* _Texte à lire_:
--- --- ---

Overblog
Editer l'article Suivre ce blog Administration + Créer mon blog

L'Expérience de la nature - Les arts à Prague à la cour de Rodolphe II

10 Mai 2025 , Rédigé par japprendslechinois

Petite exposition au Louvre, sur un sujet que certains qualifieraient de "niche". Organisée en partenariat avec la Národní Galerie de Prague, elle concerne une période que les commissaires situent entre "le crépuscule de la Renaissance et l'aube de la modernité", ce long règne (1576-1612) de l'empereur Rodolphe II, fils de Maximilien II et petit-fils par sa mère de Charles Quint, qui, ayant parmi ses nombreux titres celui de roi de Bohème, avait établi sa cour à Prague.
Grand protecteur des arts et des sciences, Rodolphe II était l’un des souverains européens dont l’enthousiasme pour l’étude de la nature était le plus vif. Il appela à sa cour des savants et des artistes venus de toute l’Europe, qui travaillèrent à proximité les uns des autres dans l’enceinte du château, faisant de Prague un véritable laboratoire, un lieu d’expérimentation, dans un climat propice de tolérance intellectuelle et religieuse.

Prendre la mesure des choses

Mesurer le ciel et la terre.

Jacob II De Gheyn (Anvers, 1565 - La Haye, 1629) : Tycho Brahe, 1586, gravure
Tycho Brahe (Knudstrup, 1546 - Prague, 1601) : Astronomiae instauratae mechanica, Nuremberg, 1602, papier, reliure en veau fauve
À la mort de Frédéric II du Danemark, Tycho Brahe perd son principal soutien. Pour chercher un nouveau protecteur, il fait publier ce luxueux ouvrage décrivant les installations conçues et construites par lui sur l'île de Hven, au large de Copenhague, rebaptisée Uraniborg. Il y fait aussi état de ses découvertes et des progrès qu'il introduit dans la fabrication des instruments. Il y ajoute une préface à Rodolphe II une fois reçu par le souverain en 1598, qui le prend immédiatement à son service.

--- --- ---

* _Données recueillies_:
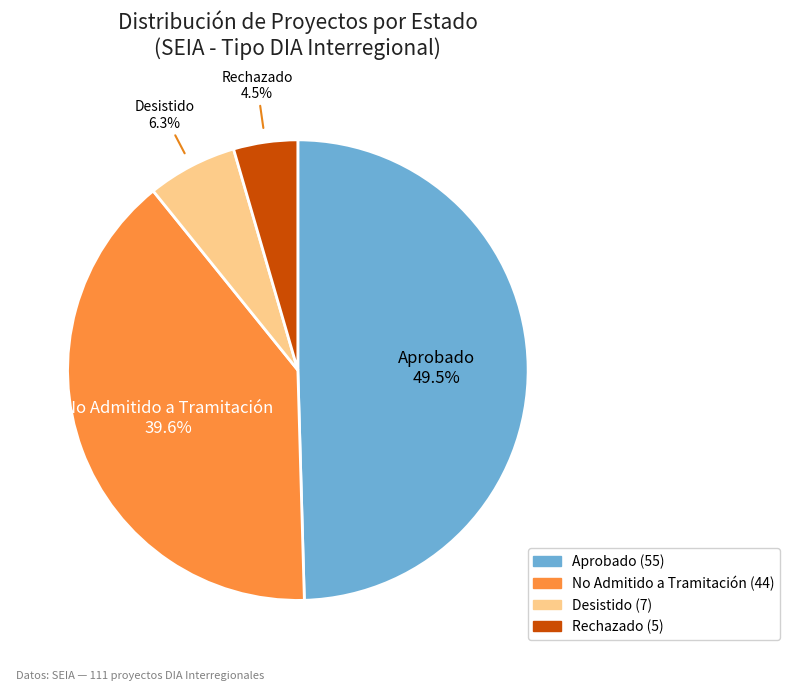

Does any single category account for the majority?

No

--- --- ---

* _Consigne 1_: Pour chacune des affirmations (a), (b) et (c), indiquez par oui ou par non si elle concorde avec le texte sur l'exposition consacrée à Rodolphe II, en citant à l'identique les mots du texte qui tranchent. (a) Le règne de Rodolphe II s'étend de 1576 à 1612. (b) Rodolphe II descend de Charles Quint par son père. (c) Tycho Brahe est reçu par Rodolphe II en 1602.
* _Consigne 2_: D'après le texte sur l'exposition consacrée à Rodolphe II, avec quelle institution le Louvre a-t-il organisé cette exposition ?
* _Consigne 3_: Prolongez le texte sur l'exposition consacrée à Rodolphe II à partir de la dernière phrase affichée.
Ce matériel n'a aucun lien avec le texte sur l'exposition consacrée à Rodolphe II.

* _Réponse rédigée 1_:
(a) Oui : « ce long règne (1576-1612) de l'empereur Rodolphe II ».
(b) Non : « petit-fils par sa mère de Charles Quint ».
(c) Non : « une fois reçu par le souverain en 1598 ».

* _Réponse rédigée 2_: Avec la Národní Galerie de Prague.

* _Réponse rédigée 3_:
Tycho Brahe & Johannes Kepler (Weil, 1571 - Ratisbonne, 1630) Tabulae Rudolphinae, Ulm, 1627
Entreprises par Brahe, et achevées par Kepler, ces Tables se présentent sous la forme d'un calendrier perpétuel, propre à déterminer toute position des sept corps célestes (Soleil, Saturne, Jupiter, Mars, Vénus, Mercure et la Lune) et des 1 005 étoiles recensées par les deux astronomes. Elles intègrent de manière novatrice des éléments corrigeant les effets de la réfraction atmosphérique, ainsi que l'utilisation de tables logarithmiques, découvertes récentes de l'optique et des mathématiques. Kepler y énonce aussi les lois astronomiques qui portent encore son nom.
Johannes Kepler : De Stella nova in Pede Serpentarii, Prague, 1606, papier, reliure en veau jaspé
En 1604, Kepler observe l'apparition d'une « nouvelle étoile », correspondant en réalité à l'explosion d'une supernova. Comme l'avait fait auparavant Tycho Brahe en 1573 face à un phénomène analogue, il publie cette observation dans un ouvrage qu'il dédie à Rodolphe II. Une telle apparition met en pièces la structure du cosmos héritée d'Aristote, où tout ce qui se trouvait au-delà de la Lune était supposé éternel et sans changement. Cela constitue une avancée décisive pour fonder l'astronomie moderne.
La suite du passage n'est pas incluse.